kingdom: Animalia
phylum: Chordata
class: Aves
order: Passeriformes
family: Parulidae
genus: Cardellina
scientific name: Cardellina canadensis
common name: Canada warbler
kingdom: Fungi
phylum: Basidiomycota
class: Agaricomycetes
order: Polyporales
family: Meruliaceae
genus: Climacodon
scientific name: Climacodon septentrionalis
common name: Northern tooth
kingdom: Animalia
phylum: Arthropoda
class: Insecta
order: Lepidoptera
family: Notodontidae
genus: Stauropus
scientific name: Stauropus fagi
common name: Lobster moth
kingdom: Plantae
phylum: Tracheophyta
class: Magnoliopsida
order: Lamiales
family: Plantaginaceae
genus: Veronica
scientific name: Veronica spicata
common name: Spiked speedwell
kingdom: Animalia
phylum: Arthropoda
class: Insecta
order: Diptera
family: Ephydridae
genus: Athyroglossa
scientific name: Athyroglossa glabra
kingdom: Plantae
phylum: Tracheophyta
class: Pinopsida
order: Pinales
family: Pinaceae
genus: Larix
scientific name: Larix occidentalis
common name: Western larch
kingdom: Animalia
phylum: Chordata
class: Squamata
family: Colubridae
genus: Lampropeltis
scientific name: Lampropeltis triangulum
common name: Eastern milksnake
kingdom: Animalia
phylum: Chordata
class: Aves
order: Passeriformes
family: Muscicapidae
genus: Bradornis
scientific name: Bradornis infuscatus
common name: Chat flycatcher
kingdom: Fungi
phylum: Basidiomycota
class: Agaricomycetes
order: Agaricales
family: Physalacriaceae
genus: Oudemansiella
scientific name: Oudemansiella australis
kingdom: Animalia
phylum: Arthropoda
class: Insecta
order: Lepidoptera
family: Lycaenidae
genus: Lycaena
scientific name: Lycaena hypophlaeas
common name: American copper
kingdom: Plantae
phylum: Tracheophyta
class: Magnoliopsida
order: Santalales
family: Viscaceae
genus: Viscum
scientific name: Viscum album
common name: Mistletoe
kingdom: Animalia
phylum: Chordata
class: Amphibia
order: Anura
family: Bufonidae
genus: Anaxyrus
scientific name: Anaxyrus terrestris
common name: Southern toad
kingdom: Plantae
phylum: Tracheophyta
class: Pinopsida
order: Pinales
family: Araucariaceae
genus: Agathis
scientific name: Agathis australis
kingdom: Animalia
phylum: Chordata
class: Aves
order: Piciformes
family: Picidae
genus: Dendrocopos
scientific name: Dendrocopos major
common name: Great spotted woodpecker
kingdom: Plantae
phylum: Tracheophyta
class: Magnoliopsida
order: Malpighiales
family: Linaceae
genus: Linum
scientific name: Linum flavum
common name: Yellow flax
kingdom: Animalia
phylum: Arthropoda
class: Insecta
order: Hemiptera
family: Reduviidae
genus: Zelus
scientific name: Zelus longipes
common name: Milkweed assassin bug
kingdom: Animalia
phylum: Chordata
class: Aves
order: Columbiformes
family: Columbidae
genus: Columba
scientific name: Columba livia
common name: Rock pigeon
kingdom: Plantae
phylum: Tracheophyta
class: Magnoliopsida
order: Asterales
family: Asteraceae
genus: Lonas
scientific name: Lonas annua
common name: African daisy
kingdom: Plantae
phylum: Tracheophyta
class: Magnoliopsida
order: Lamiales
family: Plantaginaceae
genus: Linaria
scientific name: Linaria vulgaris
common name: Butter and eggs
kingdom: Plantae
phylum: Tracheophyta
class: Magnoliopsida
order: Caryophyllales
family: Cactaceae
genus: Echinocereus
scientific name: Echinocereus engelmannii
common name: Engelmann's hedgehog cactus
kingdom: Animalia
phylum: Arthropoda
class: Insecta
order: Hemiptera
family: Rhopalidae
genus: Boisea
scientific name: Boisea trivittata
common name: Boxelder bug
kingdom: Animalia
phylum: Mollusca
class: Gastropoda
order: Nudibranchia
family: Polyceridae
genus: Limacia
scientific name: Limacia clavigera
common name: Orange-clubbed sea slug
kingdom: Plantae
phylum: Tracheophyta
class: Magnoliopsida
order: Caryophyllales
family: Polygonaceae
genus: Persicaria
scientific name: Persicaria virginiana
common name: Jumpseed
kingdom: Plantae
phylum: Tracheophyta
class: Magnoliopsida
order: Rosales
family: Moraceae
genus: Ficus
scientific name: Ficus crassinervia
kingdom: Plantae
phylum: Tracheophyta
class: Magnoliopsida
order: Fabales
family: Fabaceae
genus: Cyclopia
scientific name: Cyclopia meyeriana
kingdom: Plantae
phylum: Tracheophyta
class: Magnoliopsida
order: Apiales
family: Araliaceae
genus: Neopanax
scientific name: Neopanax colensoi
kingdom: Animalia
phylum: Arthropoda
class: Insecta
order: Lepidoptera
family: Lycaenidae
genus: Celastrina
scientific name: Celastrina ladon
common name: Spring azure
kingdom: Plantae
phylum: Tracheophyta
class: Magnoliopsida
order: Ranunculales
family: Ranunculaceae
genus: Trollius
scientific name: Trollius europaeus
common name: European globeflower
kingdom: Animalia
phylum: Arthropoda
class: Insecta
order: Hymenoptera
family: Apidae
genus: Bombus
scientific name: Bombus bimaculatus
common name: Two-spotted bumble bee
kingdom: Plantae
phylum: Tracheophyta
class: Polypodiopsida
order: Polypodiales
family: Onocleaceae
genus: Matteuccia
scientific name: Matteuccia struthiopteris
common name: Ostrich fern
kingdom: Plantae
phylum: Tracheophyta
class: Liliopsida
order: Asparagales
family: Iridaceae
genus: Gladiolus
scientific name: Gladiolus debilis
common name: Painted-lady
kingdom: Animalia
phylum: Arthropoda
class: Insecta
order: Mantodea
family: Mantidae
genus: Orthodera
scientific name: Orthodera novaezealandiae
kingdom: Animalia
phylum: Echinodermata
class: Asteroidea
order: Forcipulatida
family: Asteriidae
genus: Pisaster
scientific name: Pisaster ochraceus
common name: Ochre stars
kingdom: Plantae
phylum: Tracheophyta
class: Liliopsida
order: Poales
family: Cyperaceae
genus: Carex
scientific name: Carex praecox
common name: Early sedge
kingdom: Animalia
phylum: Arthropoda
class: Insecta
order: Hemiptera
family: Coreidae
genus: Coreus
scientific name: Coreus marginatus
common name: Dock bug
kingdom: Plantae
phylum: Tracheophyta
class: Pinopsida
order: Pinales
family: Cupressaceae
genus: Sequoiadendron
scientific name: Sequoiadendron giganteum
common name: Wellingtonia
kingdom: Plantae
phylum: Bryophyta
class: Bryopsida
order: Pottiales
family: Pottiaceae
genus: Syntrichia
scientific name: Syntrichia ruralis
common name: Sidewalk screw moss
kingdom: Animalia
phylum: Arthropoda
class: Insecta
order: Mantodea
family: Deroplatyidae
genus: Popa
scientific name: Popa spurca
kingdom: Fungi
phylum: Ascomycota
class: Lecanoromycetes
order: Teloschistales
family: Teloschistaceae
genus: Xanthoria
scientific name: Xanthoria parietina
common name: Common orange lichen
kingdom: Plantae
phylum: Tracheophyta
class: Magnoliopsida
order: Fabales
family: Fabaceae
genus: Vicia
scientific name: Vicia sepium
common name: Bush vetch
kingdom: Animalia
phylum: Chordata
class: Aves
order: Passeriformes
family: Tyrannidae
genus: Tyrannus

-------

**What to work on**
Reproduce every line of the material above word for word, from first to last.

**Task answer**
kingdom: Animalia
phylum: Chordata
class: Aves
order: Passeriformes
family: Parulidae
genus: Cardellina
scientific name: Cardellina canadensis
common name: Canada warbler
kingdom: Fungi
phylum: Basidiomycota
class: Agaricomycetes
order: Polyporales
family: Meruliaceae
genus: Climacodon
scientific name: Climacodon septentrionalis
common name: Northern tooth
kingdom: Animalia
phylum: Arthropoda
class: Insecta
order: Lepidoptera
family: Notodontidae
genus: Stauropus
scientific name: Stauropus fagi
common name: Lobster moth
kingdom: Plantae
phylum: Tracheophyta
class: Magnoliopsida
order: Lamiales
family: Plantaginaceae
genus: Veronica
scientific name: Veronica spicata
common name: Spiked speedwell
kingdom: Animalia
phylum: Arthropoda
class: Insecta
order: Diptera
family: Ephydridae
genus: Athyroglossa
scientific name: Athyroglossa glabra
kingdom: Plantae
phylum: Tracheophyta
class: Pinopsida
order: Pinales
family: Pinaceae
genus: Larix
scientific name: Larix occidentalis
common name: Western larch
kingdom: Animalia
phylum: Chordata
class: Squamata
family: Colubridae
genus: Lampropeltis
scientific name: Lampropeltis triangulum
common name: Eastern milksnake
kingdom: Animalia
phylum: Chordata
class: Aves
order: Passeriformes
family: Muscicapidae
genus: Bradornis
scientific name: Bradornis infuscatus
common name: Chat flycatcher
kingdom: Fungi
phylum: Basidiomycota
class: Agaricomycetes
order: Agaricales
family: Physalacriaceae
genus: Oudemansiella
scientific name: Oudemansiella australis
kingdom: Animalia
phylum: Arthropoda
class: Insecta
order: Lepidoptera
family: Lycaenidae
genus: Lycaena
scientific name: Lycaena hypophlaeas
common name: American copper
kingdom: Plantae
phylum: Tracheophyta
class: Magnoliopsida
order: Santalales
family: Viscaceae
genus: Viscum
scientific name: Viscum album
common name: Mistletoe
kingdom: Animalia
phylum: Chordata
class: Amphibia
order: Anura
family: Bufonidae
genus: Anaxyrus
scientific name: Anaxyrus terrestris
common name: Southern toad
kingdom: Plantae
phylum: Tracheophyta
class: Pinopsida
order: Pinales
family: Araucariaceae
genus: Agathis
scientific name: Agathis australis
kingdom: Animalia
phylum: Chordata
class: Aves
order: Piciformes
family: Picidae
genus: Dendrocopos
scientific name: Dendrocopos major
common name: Great spotted woodpecker
kingdom: Plantae
phylum: Tracheophyta
class: Magnoliopsida
order: Malpighiales
family: Linaceae
genus: Linum
scientific name: Linum flavum
common name: Yellow flax
kingdom: Animalia
phylum: Arthropoda
class: Insecta
order: Hemiptera
family: Reduviidae
genus: Zelus
scientific name: Zelus longipes
common name: Milkweed assassin bug
kingdom: Animalia
phylum: Chordata
class: Aves
order: Columbiformes
family: Columbidae
genus: Columba
scientific name: Columba livia
common name: Rock pigeon
kingdom: Plantae
phylum: Tracheophyta
class: Magnoliopsida
order: Asterales
family: Asteraceae
genus: Lonas
scientific name: Lonas annua
common name: African daisy
kingdom: Plantae
phylum: Tracheophyta
class: Magnoliopsida
order: Lamiales
family: Plantaginaceae
genus: Linaria
scientific name: Linaria vulgaris
common name: Butter and eggs
kingdom: Plantae
phylum: Tracheophyta
class: Magnoliopsida
order: Caryophyllales
family: Cactaceae
genus: Echinocereus
scientific name: Echinocereus engelmannii
common name: Engelmann's hedgehog cactus
kingdom: Animalia
phylum: Arthropoda
class: Insecta
order: Hemiptera
family: Rhopalidae
genus: Boisea
scientific name: Boisea trivittata
common name: Boxelder bug
kingdom: Animalia
phylum: Mollusca
class: Gastropoda
order: Nudibranchia
family: Polyceridae
genus: Limacia
scientific name: Limacia clavigera
common name: Orange-clubbed sea slug
kingdom: Plantae
phylum: Tracheophyta
class: Magnoliopsida
order: Caryophyllales
family: Polygonaceae
genus: Persicaria
scientific name: Persicaria virginiana
common name: Jumpseed
kingdom: Plantae
phylum: Tracheophyta
class: Magnoliopsida
order: Rosales
family: Moraceae
genus: Ficus
scientific name: Ficus crassinervia
kingdom: Plantae
phylum: Tracheophyta
class: Magnoliopsida
order: Fabales
family: Fabaceae
genus: Cyclopia
scientific name: Cyclopia meyeriana
kingdom: Plantae
phylum: Tracheophyta
class: Magnoliopsida
order: Apiales
family: Araliaceae
genus: Neopanax
scientific name: Neopanax colensoi
kingdom: Animalia
phylum: Arthropoda
class: Insecta
order: Lepidoptera
family: Lycaenidae
genus: Celastrina
scientific name: Celastrina ladon
common name: Spring azure
kingdom: Plantae
phylum: Tracheophyta
class: Magnoliopsida
order: Ranunculales
family: Ranunculaceae
genus: Trollius
scientific name: Trollius europaeus
common name: European globeflower
kingdom: Animalia
phylum: Arthropoda
class: Insecta
order: Hymenoptera
family: Apidae
genus: Bombus
scientific name: Bombus bimaculatus
common name: Two-spotted bumble bee
kingdom: Plantae
phylum: Tracheophyta
class: Polypodiopsida
order: Polypodiales
family: Onocleaceae
genus: Matteuccia
scientific name: Matteuccia struthiopteris
common name: Ostrich fern
kingdom: Plantae
phylum: Tracheophyta
class: Liliopsida
order: Asparagales
family: Iridaceae
genus: Gladiolus
scientific name: Gladiolus debilis
common name: Painted-lady
kingdom: Animalia
phylum: Arthropoda
class: Insecta
order: Mantodea
family: Mantidae
genus: Orthodera
scientific name: Orthodera novaezealandiae
kingdom: Animalia
phylum: Echinodermata
class: Asteroidea
order: Forcipulatida
family: Asteriidae
genus: Pisaster
scientific name: Pisaster ochraceus
common name: Ochre stars
kingdom: Plantae
phylum: Tracheophyta
class: Liliopsida
order: Poales
family: Cyperaceae
genus: Carex
scientific name: Carex praecox
common name: Early sedge
kingdom: Animalia
phylum: Arthropoda
class: Insecta
order: Hemiptera
family: Coreidae
genus: Coreus
scientific name: Coreus marginatus
common name: Dock bug
kingdom: Plantae
phylum: Tracheophyta
class: Pinopsida
order: Pinales
family: Cupressaceae
genus: Sequoiadendron
scientific name: Sequoiadendron giganteum
common name: Wellingtonia
kingdom: Plantae
phylum: Bryophyta
class: Bryopsida
order: Pottiales
family: Pottiaceae
genus: Syntrichia
scientific name: Syntrichia ruralis
common name: Sidewalk screw moss
kingdom: Animalia
phylum: Arthropoda
class: Insecta
order: Mantodea
family: Deroplatyidae
genus: Popa
scientific name: Popa spurca
kingdom: Fungi
phylum: Ascomycota
class: Lecanoromycetes
order: Teloschistales
family: Teloschistaceae
genus: Xanthoria
scientific name: Xanthoria parietina
common name: Common orange lichen
kingdom: Plantae
phylum: Tracheophyta
class: Magnoliopsida
order: Fabales
family: Fabaceae
genus: Vicia
scientific name: Vicia sepium
common name: Bush vetch
kingdom: Animalia
phylum: Chordata
class: Aves
order: Passeriformes
family: Tyrannidae
genus: Tyrannus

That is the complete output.